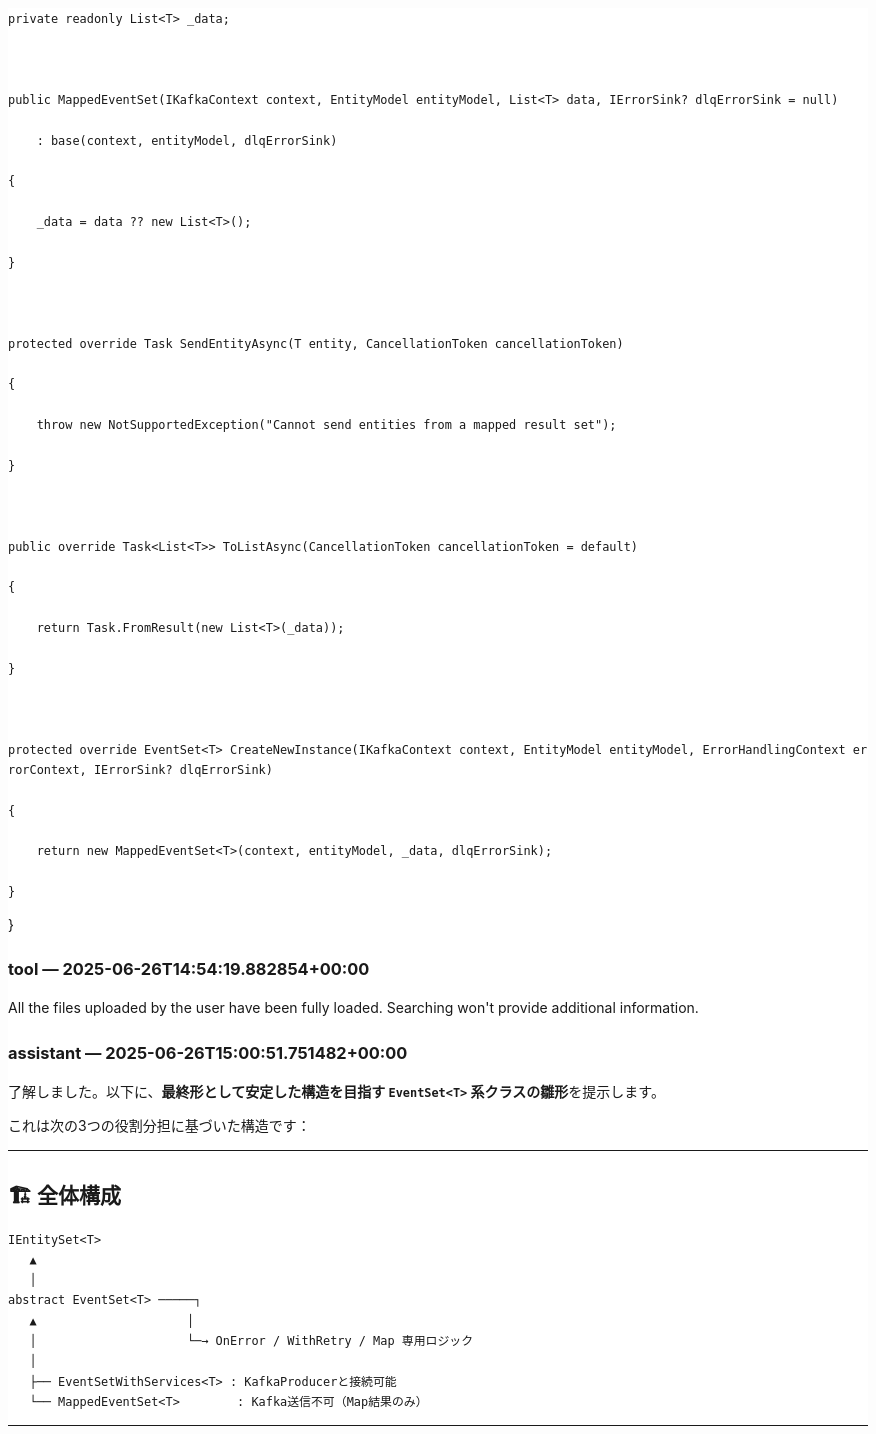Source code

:     private readonly List<T> _data;



    public MappedEventSet(IKafkaContext context, EntityModel entityModel, List<T> data, IErrorSink? dlqErrorSink = null)

        : base(context, entityModel, dlqErrorSink)

    {

        _data = data ?? new List<T>();

    }



    protected override Task SendEntityAsync(T entity, CancellationToken cancellationToken)

    {

        throw new NotSupportedException("Cannot send entities from a mapped result set");

    }



    public override Task<List<T>> ToListAsync(CancellationToken cancellationToken = default)

    {

        return Task.FromResult(new List<T>(_data));

    }



    protected override EventSet<T> CreateNewInstance(IKafkaContext context, EntityModel entityModel, ErrorHandlingContext errorContext, IErrorSink? dlqErrorSink)

    {

        return new MappedEventSet<T>(context, entityModel, _data, dlqErrorSink);

    }

}

### tool — 2025-06-26T14:54:19.882854+00:00

All the files uploaded by the user have been fully loaded. Searching won't provide additional information.

### assistant — 2025-06-26T15:00:51.751482+00:00

了解しました。以下に、**最終形として安定した構造を目指す `EventSet<T>` 系クラスの雛形**を提示します。

これは次の3つの役割分担に基づいた構造です：

---

## 🏗️ **全体構成**

```
IEntitySet<T>
   ▲
   │
abstract EventSet<T> ─────┐
   ▲                     │
   │                     └─→ OnError / WithRetry / Map 専用ロジック
   │
   ├── EventSetWithServices<T> : KafkaProducerと接続可能
   └── MappedEventSet<T>        : Kafka送信不可（Map結果のみ）
```

---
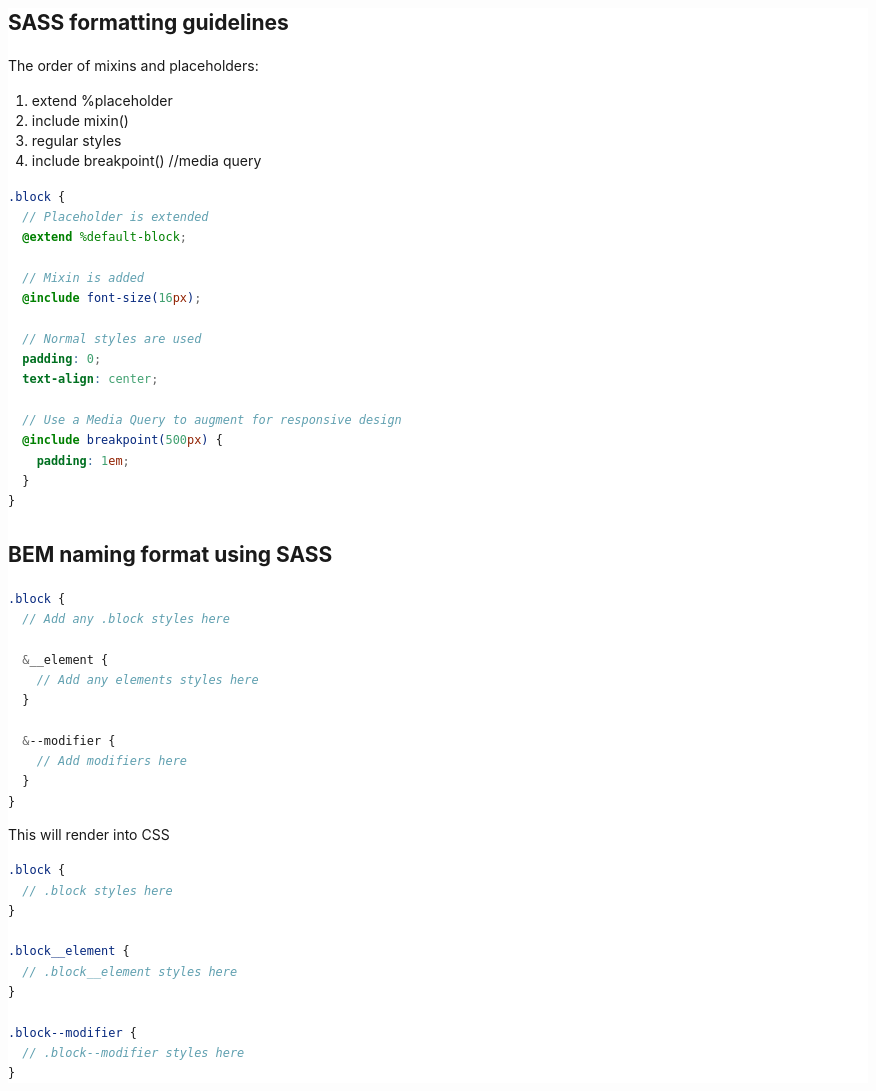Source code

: ## SASS formatting guidelines
The order of mixins and placeholders:

1. extend %placeholder
2. include mixin()
3. regular styles
4. include breakpoint() //media query

```scss
.block {
  // Placeholder is extended
  @extend %default-block;
  
  // Mixin is added
  @include font-size(16px);
  
  // Normal styles are used
  padding: 0;
  text-align: center;
  
  // Use a Media Query to augment for responsive design
  @include breakpoint(500px) {
    padding: 1em;
  }
}
```

## BEM naming format using SASS
```scss
.block {
  // Add any .block styles here
 
  &__element {
    // Add any elements styles here
  }
  
  &--modifier {
    // Add modifiers here
  }
}
```

This will render into CSS
```scss
.block {
  // .block styles here
}
 
.block__element {
  // .block__element styles here
}
  
.block--modifier {
  // .block--modifier styles here
}
```
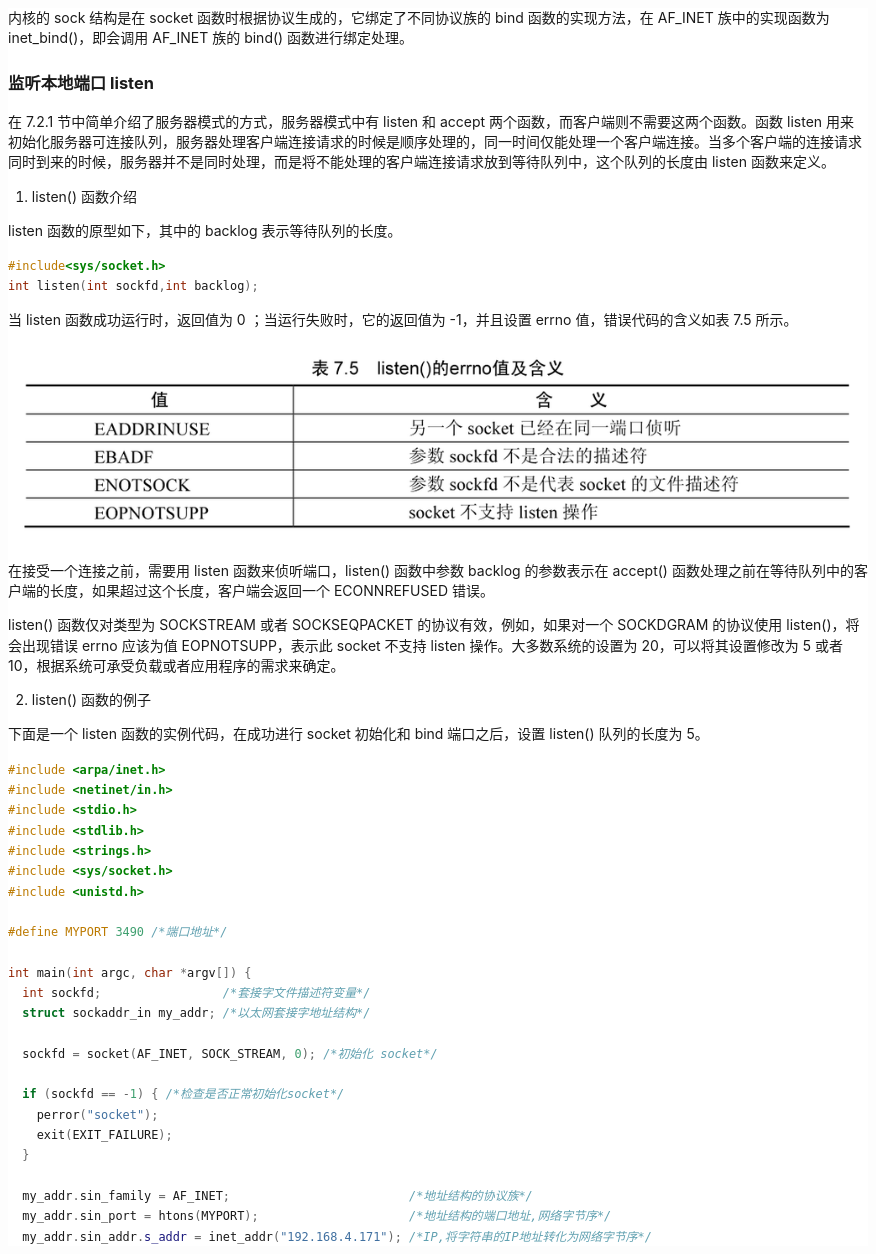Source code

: 内核的 sock 结构是在 socket 函数时根据协议生成的，它绑定了不同协议族的 bind 函数的实现方法，在 AF_INET 族中的实现函数为 inet_bind()，即会调用 AF_INET 族的 bind() 函数进行绑定处理。

### 监听本地端口 listen

在 7.2.1 节中简单介绍了服务器模式的方式，服务器模式中有 listen 和 accept 两个函数，而客户端则不需要这两个函数。函数 listen 用来初始化服务器可连接队列，服务器处理客户端连接请求的时候是顺序处理的，同一时间仅能处理一个客户端连接。当多个客户端的连接请求同时到来的时候，服务器并不是同时处理，而是将不能处理的客户端连接请求放到等待队列中，这个队列的长度由 listen 函数来定义。

1. listen() 函数介绍

listen 函数的原型如下，其中的 backlog 表示等待队列的长度。

```cpp
#include<sys/socket.h>
int listen(int sockfd,int backlog);
```

当 listen 函数成功运行时，返回值为 0 ；当运行失败时，它的返回值为 -1，并且设置 errno 值，错误代码的含义如表 7.5 所示。

![](../../assets/images/Linux网络编程/表7.5_listen的errno值及含义.png)

在接受一个连接之前，需要用 listen 函数来侦听端口，listen() 函数中参数 backlog 的参数表示在 accept() 函数处理之前在等待队列中的客户端的长度，如果超过这个长度，客户端会返回一个 ECONNREFUSED 错误。

listen() 函数仅对类型为 SOCKSTREAM 或者 SOCKSEQPACKET 的协议有效，例如，如果对一个 SOCKDGRAM 的协议使用 listen()，将会出现错误 errno 应该为值 EOPNOTSUPP，表示此 socket 不支持 listen 操作。大多数系统的设置为 20，可以将其设置修改为 5 或者 10，根据系统可承受负载或者应用程序的需求来确定。

2. listen() 函数的例子

下面是一个 listen 函数的实例代码，在成功进行 socket 初始化和 bind 端口之后，设置 listen() 队列的长度为 5。

```cpp
#include <arpa/inet.h>
#include <netinet/in.h>
#include <stdio.h>
#include <stdlib.h>
#include <strings.h>
#include <sys/socket.h>
#include <unistd.h>

#define MYPORT 3490 /*端口地址*/

int main(int argc, char *argv[]) {
  int sockfd;                 /*套接字文件描述符变量*/
  struct sockaddr_in my_addr; /*以太网套接字地址结构*/

  sockfd = socket(AF_INET, SOCK_STREAM, 0); /*初始化 socket*/

  if (sockfd == -1) { /*检查是否正常初始化socket*/
    perror("socket");
    exit(EXIT_FAILURE);
  }

  my_addr.sin_family = AF_INET;                         /*地址结构的协议族*/
  my_addr.sin_port = htons(MYPORT);                     /*地址结构的端口地址,网络字节序*/
  my_addr.sin_addr.s_addr = inet_addr("192.168.4.171"); /*IP,将字符串的IP地址转化为网络字节序*/

```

====

Repeat the records word for word and drop any pictures.

EXERCISE OUTPUT:
Source code

:     private readonly List<T> _data;



    public MappedEventSet(IKafkaContext context, EntityModel entityModel, List<T> data, IErrorSink? dlqErrorSink = null)

        : base(context, entityModel, dlqErrorSink)

    {

        _data = data ?? new List<T>();

    }



    protected override Task SendEntityAsync(T entity, CancellationToken cancellationToken)

    {

        throw new NotSupportedException("Cannot send entities from a mapped result set");

    }



    public override Task<List<T>> ToListAsync(CancellationToken cancellationToken = default)

    {

        return Task.FromResult(new List<T>(_data));

    }



    protected override EventSet<T> CreateNewInstance(IKafkaContext context, EntityModel entityModel, ErrorHandlingContext errorContext, IErrorSink? dlqErrorSink)

    {

        return new MappedEventSet<T>(context, entityModel, _data, dlqErrorSink);

    }

}

### tool — 2025-06-26T14:54:19.882854+00:00

All the files uploaded by the user have been fully loaded. Searching won't provide additional information.

### assistant — 2025-06-26T15:00:51.751482+00:00

了解しました。以下に、**最終形として安定した構造を目指す `EventSet<T>` 系クラスの雛形**を提示します。

これは次の3つの役割分担に基づいた構造です：

---

## 🏗️ **全体構成**

```
IEntitySet<T>
   ▲
   │
abstract EventSet<T> ─────┐
   ▲                     │
   │                     └─→ OnError / WithRetry / Map 専用ロジック
   │
   ├── EventSetWithServices<T> : KafkaProducerと接続可能
   └── MappedEventSet<T>        : Kafka送信不可（Map結果のみ）
```

---
Source code

: ## SASS formatting guidelines
The order of mixins and placeholders:

1. extend %placeholder
2. include mixin()
3. regular styles
4. include breakpoint() //media query

```scss
.block {
  // Placeholder is extended
  @extend %default-block;
  
  // Mixin is added
  @include font-size(16px);
  
  // Normal styles are used
  padding: 0;
  text-align: center;
  
  // Use a Media Query to augment for responsive design
  @include breakpoint(500px) {
    padding: 1em;
  }
}
```

## BEM naming format using SASS
```scss
.block {
  // Add any .block styles here
 
  &__element {
    // Add any elements styles here
  }
  
  &--modifier {
    // Add modifiers here
  }
}
```

This will render into CSS
```scss
.block {
  // .block styles here
}
 
.block__element {
  // .block__element styles here
}
  
.block--modifier {
  // .block--modifier styles here
}
```
Source code

: 内核的 sock 结构是在 socket 函数时根据协议生成的，它绑定了不同协议族的 bind 函数的实现方法，在 AF_INET 族中的实现函数为 inet_bind()，即会调用 AF_INET 族的 bind() 函数进行绑定处理。

### 监听本地端口 listen

在 7.2.1 节中简单介绍了服务器模式的方式，服务器模式中有 listen 和 accept 两个函数，而客户端则不需要这两个函数。函数 listen 用来初始化服务器可连接队列，服务器处理客户端连接请求的时候是顺序处理的，同一时间仅能处理一个客户端连接。当多个客户端的连接请求同时到来的时候，服务器并不是同时处理，而是将不能处理的客户端连接请求放到等待队列中，这个队列的长度由 listen 函数来定义。

1. listen() 函数介绍

listen 函数的原型如下，其中的 backlog 表示等待队列的长度。

```cpp
#include<sys/socket.h>
int listen(int sockfd,int backlog);
```

当 listen 函数成功运行时，返回值为 0 ；当运行失败时，它的返回值为 -1，并且设置 errno 值，错误代码的含义如表 7.5 所示。

![](../../assets/images/Linux网络编程/表7.5_listen的errno值及含义.png)

在接受一个连接之前，需要用 listen 函数来侦听端口，listen() 函数中参数 backlog 的参数表示在 accept() 函数处理之前在等待队列中的客户端的长度，如果超过这个长度，客户端会返回一个 ECONNREFUSED 错误。

listen() 函数仅对类型为 SOCKSTREAM 或者 SOCKSEQPACKET 的协议有效，例如，如果对一个 SOCKDGRAM 的协议使用 listen()，将会出现错误 errno 应该为值 EOPNOTSUPP，表示此 socket 不支持 listen 操作。大多数系统的设置为 20，可以将其设置修改为 5 或者 10，根据系统可承受负载或者应用程序的需求来确定。

2. listen() 函数的例子

下面是一个 listen 函数的实例代码，在成功进行 socket 初始化和 bind 端口之后，设置 listen() 队列的长度为 5。

```cpp
#include <arpa/inet.h>
#include <netinet/in.h>
#include <stdio.h>
#include <stdlib.h>
#include <strings.h>
#include <sys/socket.h>
#include <unistd.h>

#define MYPORT 3490 /*端口地址*/

int main(int argc, char *argv[]) {
  int sockfd;                 /*套接字文件描述符变量*/
  struct sockaddr_in my_addr; /*以太网套接字地址结构*/

  sockfd = socket(AF_INET, SOCK_STREAM, 0); /*初始化 socket*/

  if (sockfd == -1) { /*检查是否正常初始化socket*/
    perror("socket");
    exit(EXIT_FAILURE);
  }

  my_addr.sin_family = AF_INET;                         /*地址结构的协议族*/
  my_addr.sin_port = htons(MYPORT);                     /*地址结构的端口地址,网络字节序*/
  my_addr.sin_addr.s_addr = inet_addr("192.168.4.171"); /*IP,将字符串的IP地址转化为网络字节序*/

```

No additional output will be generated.